Detuning Choice Solves Quantum MIS and MWIS Problems on Graphs up to 30 Qubits

The challenge of solving complex optimisation problems, such as finding the Maximum Weighted Independent Set and its quantum counterpart, frequently encounters limitations when implemented on current quantum hardware. Sem Saada Khelkhal and Louis Barcikowsky tackle this issue by introducing a novel computational method based on carefully controlling the ‘detuning’ of qubits, effectively minimising unwanted interactions in complex networks. This approach allows for more reliable calculations on asymmetric graphs, even with the constraints of limited qubit numbers and other hardware restrictions present in systems like those developed by Pasqal. By proposing three distinct variants, ranging from theoretical models to implementations suitable for today’s technology, the researchers demonstrate a pathway towards achieving realistic and transferable performance on quantum processors with up to thirty qubits, representing a significant step towards practical quantum optimisation.

The research focuses on mapping these problems onto quantum hardware and employing quantum computation to find approximate solutions, comparing methods such as local detuning, diagonal modulation, and global detuning. Results demonstrate high probabilities of measuring an independent set, suggesting these methods effectively identify large sets, though not always the absolute maximum. For MWIS, the team assessed both success probability and optimality ratio, showing that even when an exact solution isn’t found, the results often closely approximate the optimum.
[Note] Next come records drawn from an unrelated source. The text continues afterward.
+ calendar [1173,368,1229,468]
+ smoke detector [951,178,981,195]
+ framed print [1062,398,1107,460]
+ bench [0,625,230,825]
While high MIS probabilities indicate reliable identification of large independent sets, achieving the absolute maximum remains a challenge. Local detuning and diagonal modulation consistently perform well, often achieving the highest probabilities and ratios, though performance is heavily dependent on the specific graph instance, a common characteristic of combinatorial optimization. This work directly confronts limitations imposed by current hardware, including qubit number, control parameter bounds, sequence durations, confinement space, minimum interatomic distances, and unwanted interactions between atoms. To achieve results compatible with existing technology, the team focused on asymmetric graphs, scaling their methods to systems of up to 30 qubits, and engineered three distinct approaches to detuning calculation, each tailored to different levels of hardware maturity. The first approach, a theoretical local-detuning method, treats each atom individually to establish a baseline for performance.
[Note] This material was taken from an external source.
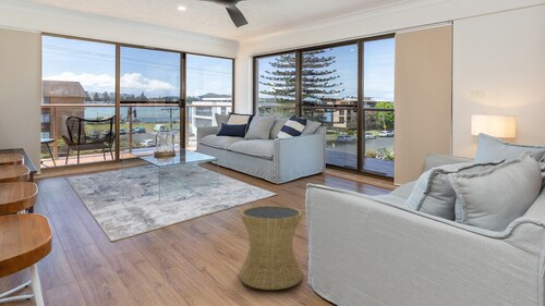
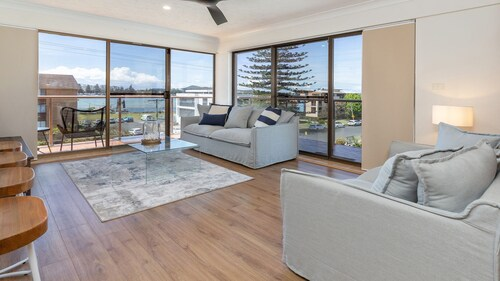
- side table [238,205,304,291]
Building on this foundation, scientists introduced Detuning Map Modulation (DMM), which closely approximates the theoretical model while considering near-term feasibility. Finally, the team developed a global-pulse implementation, utilizing frequency shifts to create a method directly applicable to current hardware, even under stricter conditions. The research team developed a new detuning computation method that mitigates unwanted interactions in asymmetric graphs, achieving results directly compatible with current hardware. Three distinct approaches were introduced, each tailored to different levels of hardware maturity, and thoroughly evaluated on Pasqal’s emulators for graphs containing up to 30 qubits. The team’s innovative detuning method addresses the issue of unwanted interactions, which typically distort outcomes in asymmetric graphs, by proposing three complementary strategies.

A speculative local-detuning approach demonstrated the application of pure theory, while Detuning Map Modulation (DMM) closely approximated the theoretical framework with a view toward future implementation. Crucially, a global-pulse implementation, directly applicable with current technology, delivered good results under stricter conditions. The team addressed the practical limitations of current hardware, including qubit number, operational constraints, and unwanted interactions between qubits, by developing a new detuning computation technique. This approach balances theoretical accuracy with the demands of experimental implementation, offering a pathway towards solving complex combinatorial problems using analog quantum processing units, and introduced three variations of this detuning method, tailored to different stages of technological development. Simulations, performed on hardware emulators with asymmetric graphs of up to 30 qubits, demonstrated the relevance of their approach while adhering to realistic instrumental limitations, suggesting a viable path for utilizing near-term quantum devices to tackle challenging optimization problems.